::: DOCUMENT SOURCE

وَجَزَاءُ سَيِّئَةٍ سَيِّئَةٌ مِّثْلُهَا فَمَنْ عَفَا وَأَصْلَحَ
فَأَجْرُهُ عَلَى اللَّهِ إِنَّهُ لَا يُحِبُّ الظَّالِمِينَ
(42:40) La récompense pour un mal est un mal équivalent. Mais quiconque pardonne et se réconcilie, sa récompense est auprès de Dieu. En vérité, Il n’aime pas les gens malfaisants.
Dieu a établi la loi du talion comme fondation du système judiciaire. Il s’agit d’établir un système de peines par équivalence. Cependant, Dieu rayonne d’amour et les versets ci-dessus nous montrent qu’Il encourage le pardon et la réconciliation au lieu des représailles, qu’Il récompense par l’expiation de nos péchés.

::::::

### EXERCICE A:
Dites si chacune des affirmations suivantes concorde avec le texte sur la loi du talion. Pour chacune, répondez par oui ou par non et citez les mots décisifs du texte : (i) Dieu a établi la loi du talion comme fondation du système judiciaire ; (ii) Dieu aime les gens malfaisants ; (iii) la loi du talion vise un système de peines par équivalence.

::: DONNÉES FOURNIES

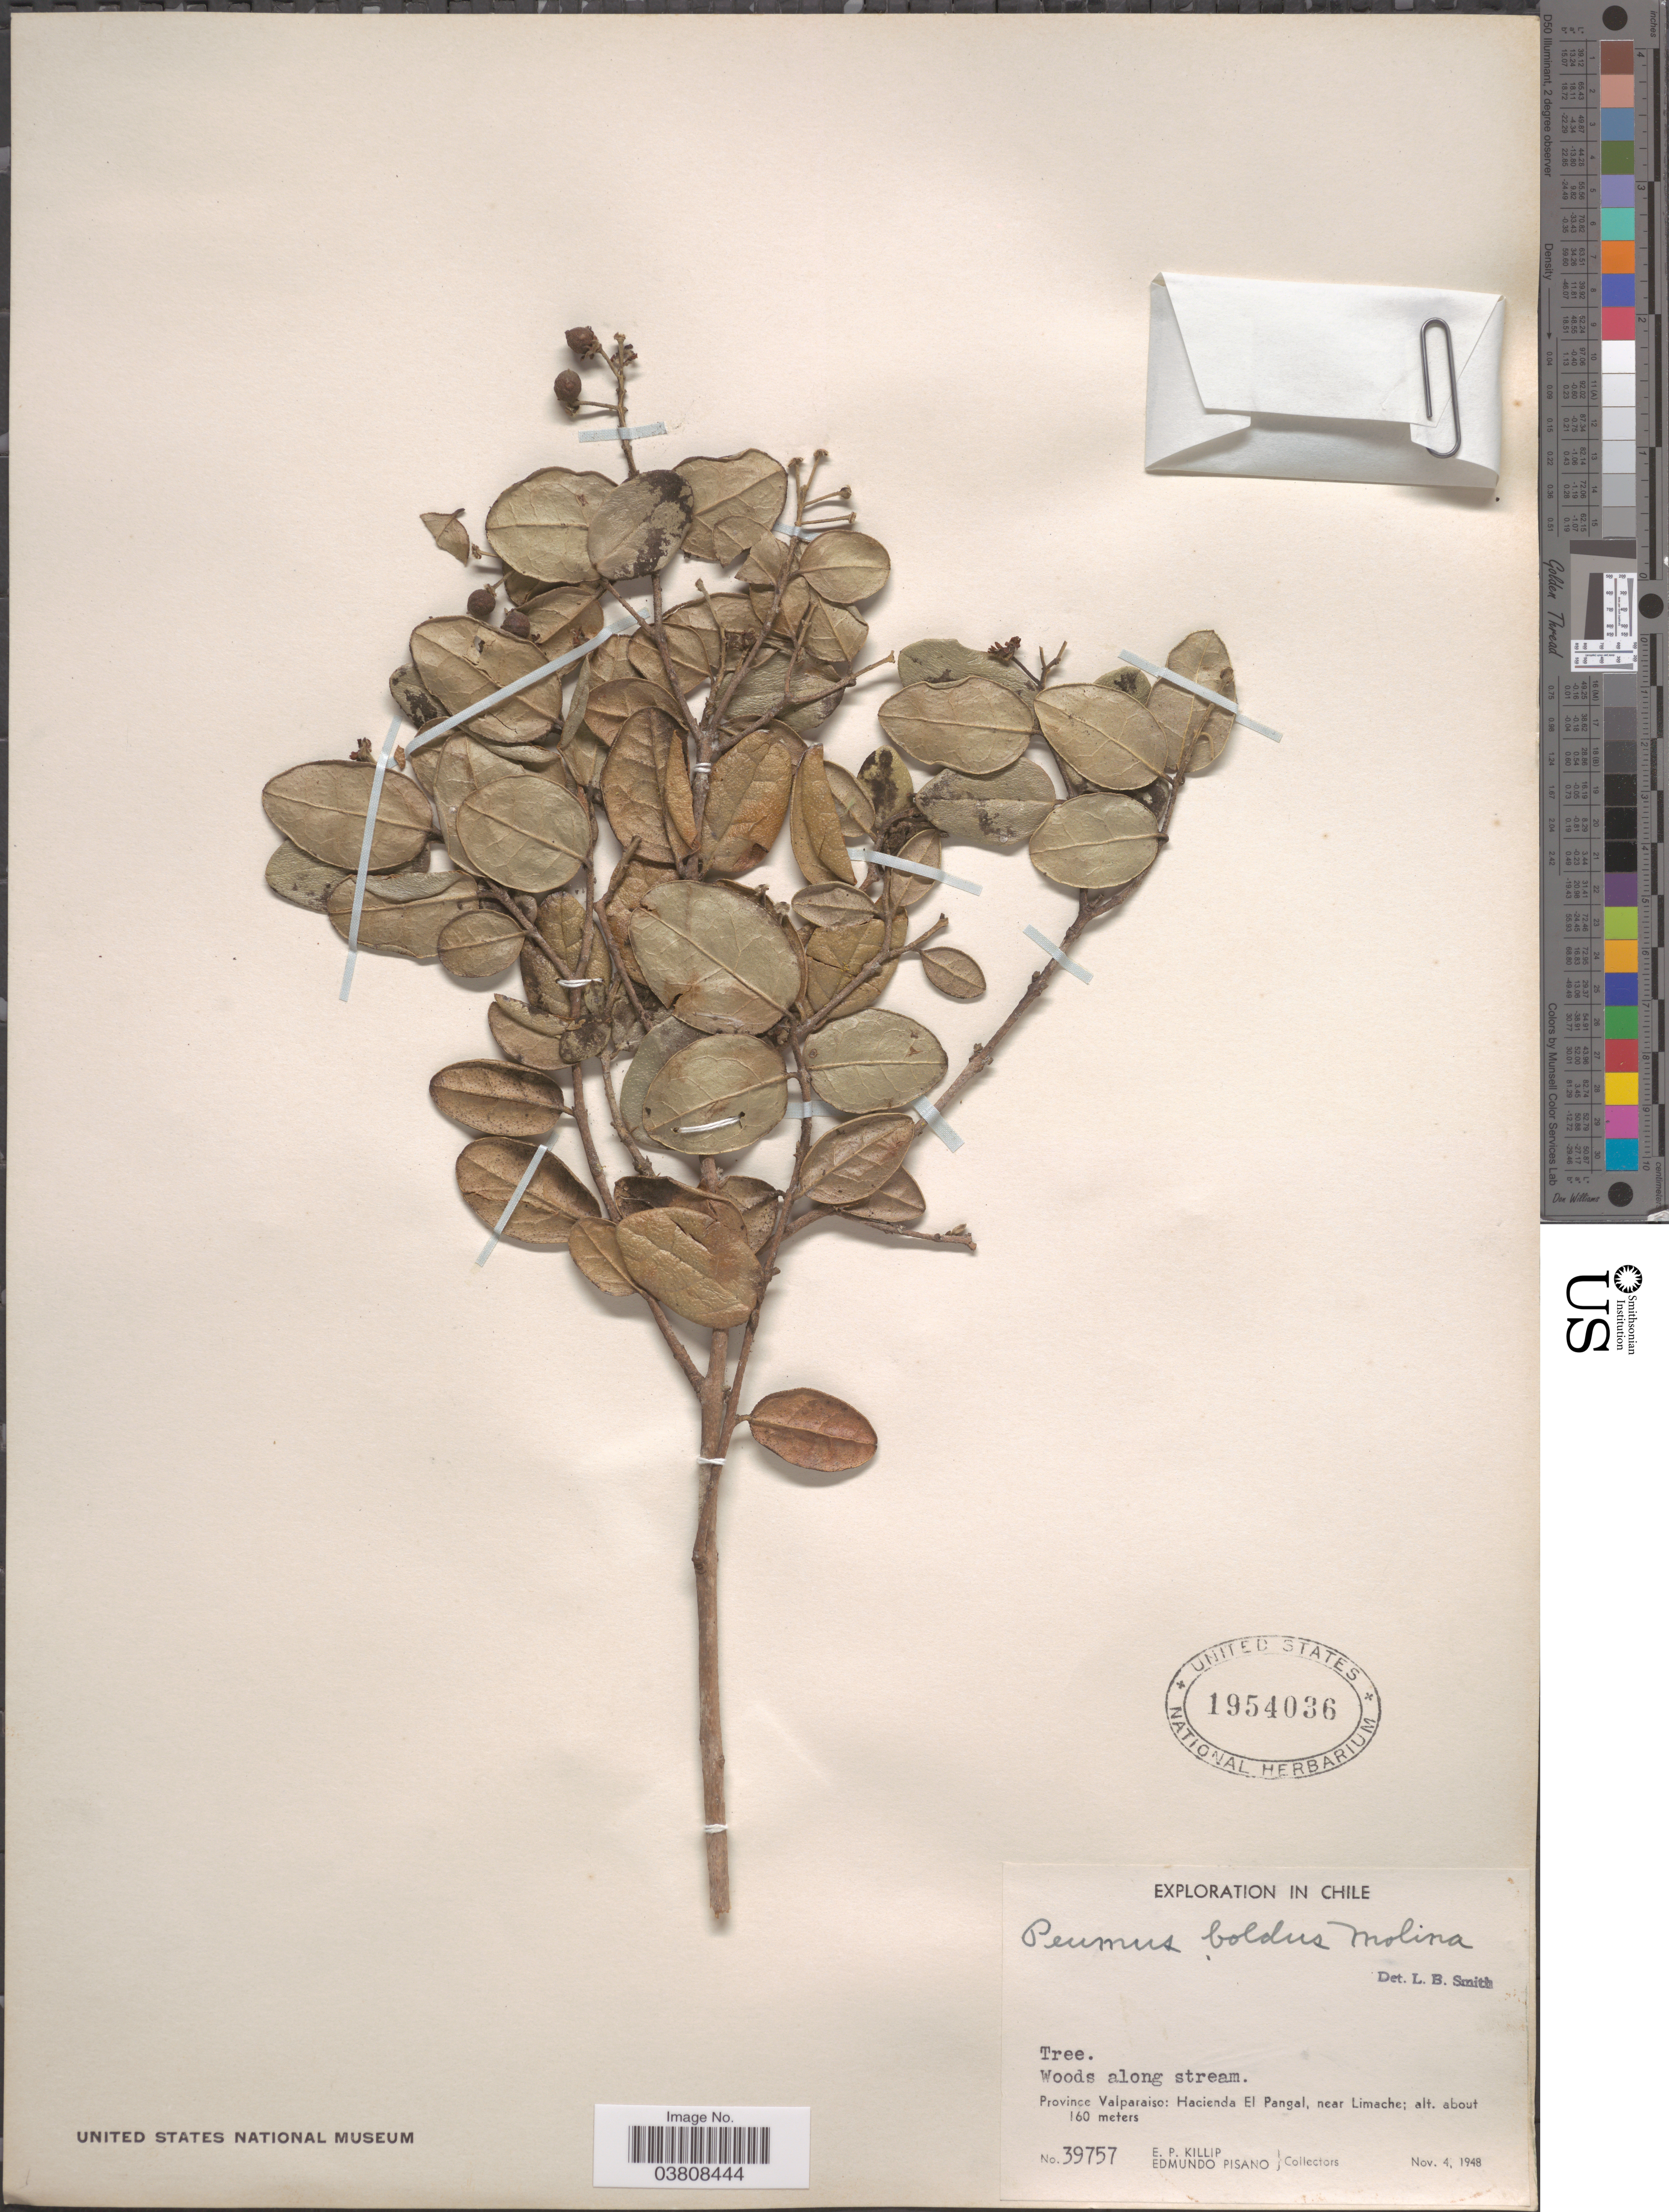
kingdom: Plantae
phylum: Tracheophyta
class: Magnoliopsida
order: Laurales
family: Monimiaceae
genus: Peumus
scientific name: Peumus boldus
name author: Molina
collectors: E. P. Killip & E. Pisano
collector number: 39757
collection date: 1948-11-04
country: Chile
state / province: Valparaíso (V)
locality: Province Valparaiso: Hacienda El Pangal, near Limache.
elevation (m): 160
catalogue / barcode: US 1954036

::::::

### EXERCICE B:
Présentez sous forme de liste numérotée le passage des lignes de données qui va de la ligne contenant "phylum: Tracheophyta" jusqu’à la dernière ligne, les deux comprises. Omettez les lignes vides.

### RÉPONSE A:
(i) Oui : « Dieu a établi la loi du talion comme fondation du système judiciaire. »
(ii) Non : « En vérité, Il n’aime pas les gens malfaisants. »
(iii) Oui : « Il s’agit d’établir un système de peines par équivalence. »

### RÉPONSE B:
1. phylum: Tracheophyta
2. class: Magnoliopsida
3. order: Laurales
4. family: Monimiaceae
5. genus: Peumus
6. scientific name: Peumus boldus
7. name author: Molina
8. collectors: E. P. Killip & E. Pisano
9. collector number: 39757
10. collection date: 1948-11-04
11. country: Chile
12. state / province: Valparaíso (V)
13. locality: Province Valparaiso: Hacienda El Pangal, near Limache.
14. elevation (m): 160
15. catalogue / barcode: US 1954036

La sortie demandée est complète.